While smallcap and midcap stocks have rallied in the year, a very few largecap stocks can claim to have tripled investor wealth since January.
While smallcap and midcap stocks have rallied in the year, a very few largecap stocks can claim to have tripled investor wealth since January. Shares of Future Consumer, which rallied by more than 15% today, has more than tripled investor wealth since January. The shares closed at Rs 67.35 on NSE this afternoon. Global research firm Morgan Stanley has initiated coverage on the shares with an “overweight” rating. Morgan Stanley has a target price of Rs 95 on the shares, implying an upside of more than 41% from the current market prices.
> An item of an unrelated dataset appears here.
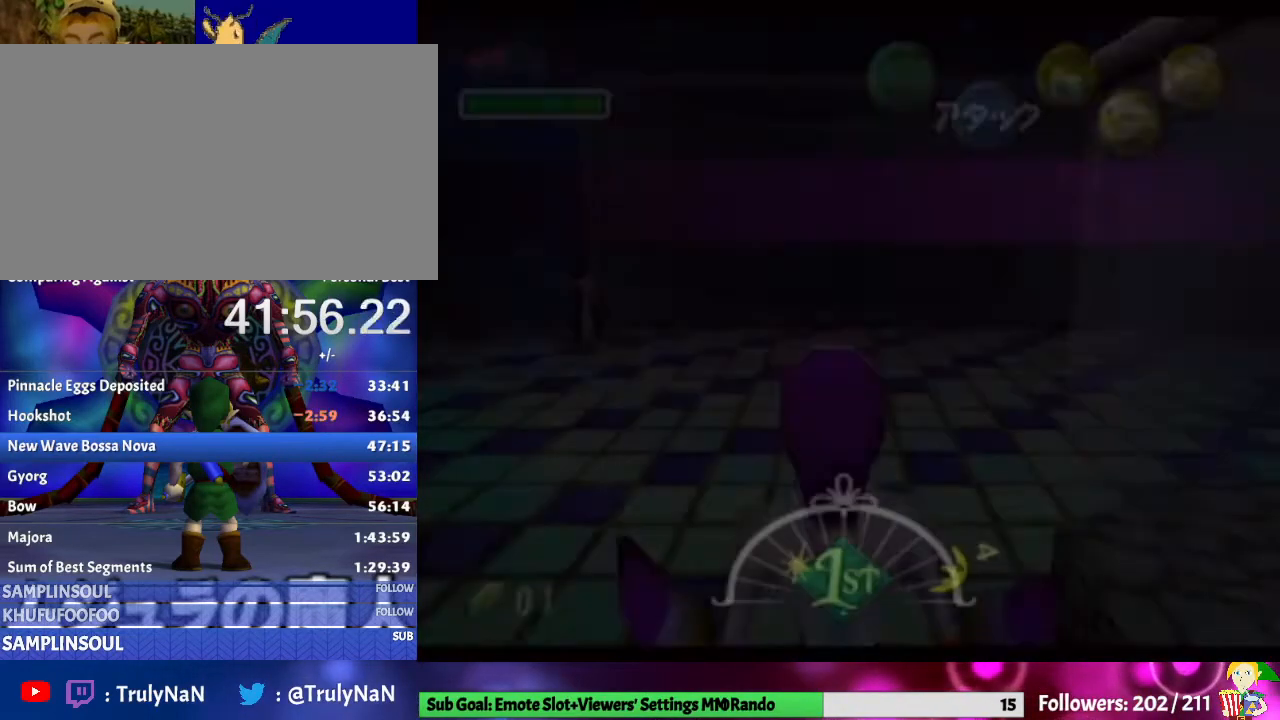
{"buttons": [], "left_stick": "up", "right_stick": "center", "events": []}
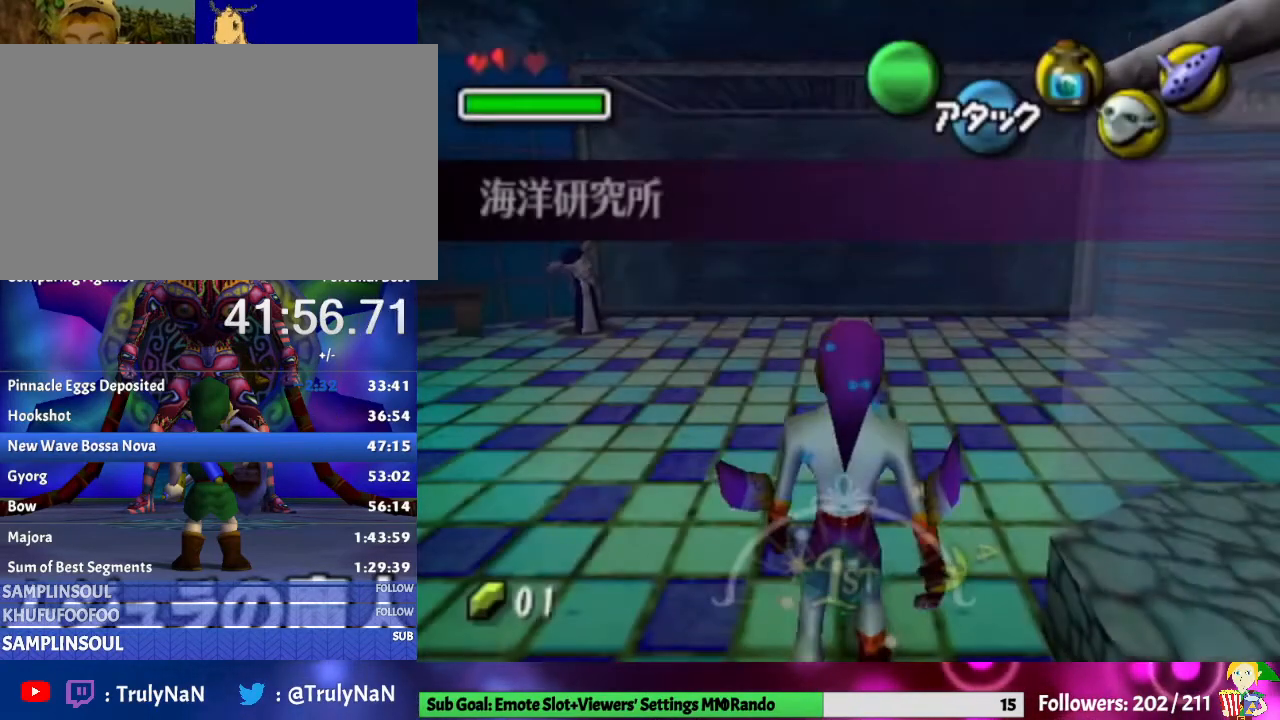
{"buttons": [], "left_stick": "up", "right_stick": "center", "events": []}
The global firm expects Future Consumer to be India’s fifth largest FMCG company by FY-21. “Future Group’s retail ecosystem yields a unique competitive advantage. Future Consumer can launch innovative products with a disruptive go-to-market strategy,” Morgan Stanley said.
Track live stock price: Future Consumer Ltd
The brokerage house expects Future Retail to contribute over 90 percent of FY20 revenues against 74 percent in FY17. Revenues are expected to jump 3.2 times over FY17-20 and margin by 470 bps by FY20. “We think of Future Consumer as a start-up, building its business on the FMCG 2.0 platform— launching innovative products in emerging categories, leveraging digital assets, and focusing on consumer acquisition closer to the point of sale,” Morgan Stanley said.
Pointing out concerns in the company, Morgan Stanley notes that dependence on Future Retail store expansion for growth, the organisational capability to manage rapid growth, limited history of successful product launches in the home and personal care category, relatively high working capital deployment, and food safety control are the key risks for the firm. “It is the highest price target on the company so far, among the analysts tracked by Bloomberg,” said a Bloomberg report. Many top fund managers and market experts alike have voiced a preference to invest in largecap stocks going forward.
In an interview to CNBC TV18, Harsha Upadhyaya CIO-Equity, Kotak Mutual Fund said last week, “On valuation front, midcap is relatively higher compared to largecaps. As asset sizes increase, the challenge increases to find value in the space. However, funds which are mandated to invest only in midcaps will try to find opportunities within the space. Multicap portfolios where we can move across market capitalisations, our tilt is towards largecap.”